If you have Q1 2023 in your betting pool for when production of the oft-delayed Tesla Cybertruck will begin, you’re the new favorite to win.
The new pause in pickup progress, according to a Reuters report, is due to some last-minute updates designed to keep the truck competitive with the influx of new battery-electric pickups that are already on the road or set to arrive this year.
Cybertruck was the first battery-electric pickup shown to the public, debuting in November 2019, with a scheduled arrival date of “late 2021.” Last August, the delay until 2022 was formalized when it showed up on the company’s website.
When a reservation holder — of which there were reportedly more than 250,000 — went to check the configurator on the Tesla website it read: “You will be able to complete your configuration as production nears in 2022.” Now it reads, “You will be able to complete your configuration as production nears.”
A variety of things have conspired to add time to the arrival date, such as Gigafactory Austin, where Cybertruck will be built, being a bit behind in its construction and some materials shortages, in addition to the aforementioned tweaks.
Since then, the leader of the pack has fallen to middle of the pack as Rivian’s R1T began rolling off the line in September with 1,015 being produced in 2021. Perhaps the biggest competitor to the unconventionally styled Cybertruck is the GMC Hummer SUT, and it began rolling off the line at General Motors new Factory Zero EV production center during the last two weeks of December.
Additionally, Ford’s F-150 Lightning is set to begin production in late Spring and it has 200,000 reservations for the pickup. It’s actually allowing reservation holders to configure their vehicles and place orders.
GM’s looking to strike twice, revealing the new all-electric Chevrolet Silverado EV at the recently concluded CES 2022. It’s slated to arrive in “early 2023” meaning Cybertruck could be behind another competitor.
What’s the excitement about?
Cybertruck will have an estimated range of 250 miles with options to push that to 350 and 500 miles.
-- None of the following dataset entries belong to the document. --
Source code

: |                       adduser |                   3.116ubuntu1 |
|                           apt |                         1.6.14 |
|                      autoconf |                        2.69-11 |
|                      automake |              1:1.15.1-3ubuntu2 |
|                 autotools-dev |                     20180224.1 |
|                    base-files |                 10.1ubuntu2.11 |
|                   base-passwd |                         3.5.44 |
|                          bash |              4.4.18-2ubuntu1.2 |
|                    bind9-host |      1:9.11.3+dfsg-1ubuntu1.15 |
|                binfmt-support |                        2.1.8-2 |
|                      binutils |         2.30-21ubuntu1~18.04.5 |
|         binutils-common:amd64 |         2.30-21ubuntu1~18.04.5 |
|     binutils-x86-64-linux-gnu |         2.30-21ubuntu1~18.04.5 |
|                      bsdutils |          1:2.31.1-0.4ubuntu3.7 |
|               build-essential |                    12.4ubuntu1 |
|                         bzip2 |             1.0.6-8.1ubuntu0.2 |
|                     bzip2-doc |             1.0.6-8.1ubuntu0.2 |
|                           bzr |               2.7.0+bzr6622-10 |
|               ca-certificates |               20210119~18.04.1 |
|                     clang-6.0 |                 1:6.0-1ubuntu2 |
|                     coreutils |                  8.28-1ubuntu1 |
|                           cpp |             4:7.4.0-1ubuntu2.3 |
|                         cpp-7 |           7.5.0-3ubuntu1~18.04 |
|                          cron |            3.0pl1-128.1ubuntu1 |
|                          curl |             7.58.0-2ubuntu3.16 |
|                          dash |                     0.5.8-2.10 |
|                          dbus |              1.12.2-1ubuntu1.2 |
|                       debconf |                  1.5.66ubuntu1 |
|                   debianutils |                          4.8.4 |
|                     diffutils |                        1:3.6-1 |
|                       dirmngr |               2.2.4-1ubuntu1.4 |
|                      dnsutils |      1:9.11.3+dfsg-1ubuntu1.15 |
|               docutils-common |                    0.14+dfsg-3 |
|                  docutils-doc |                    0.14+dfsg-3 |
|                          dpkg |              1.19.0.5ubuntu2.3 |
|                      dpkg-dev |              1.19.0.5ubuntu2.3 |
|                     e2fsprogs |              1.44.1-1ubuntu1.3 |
It will run from 0 to 60 mph in just under 6.5 seconds, and perhaps most importantly, it will tow 7,500 pounds.
The new truck has a starting price of $39,900 for the single motor rear-wheel drive model. It jumps to $49,900 for the dual motor all-wheel drive version and up to $69,900 for the tri motor all-wheel drive version.
While the hubbub about Cybertruck has generated a lot of buzz, one person’s remained largely unaffected by the potential success or failure of the pickup.
“To be frank, there is always some chance that Cybertruck will flop, because it is so unlike anything else,” Tesla CEO Elon Musk said last July, adding, “I don’t care. I love it so much even if others don’t.”
That relaxed attitude may have changed by the time he hosts the EV maker’s earnings call Jan. 26.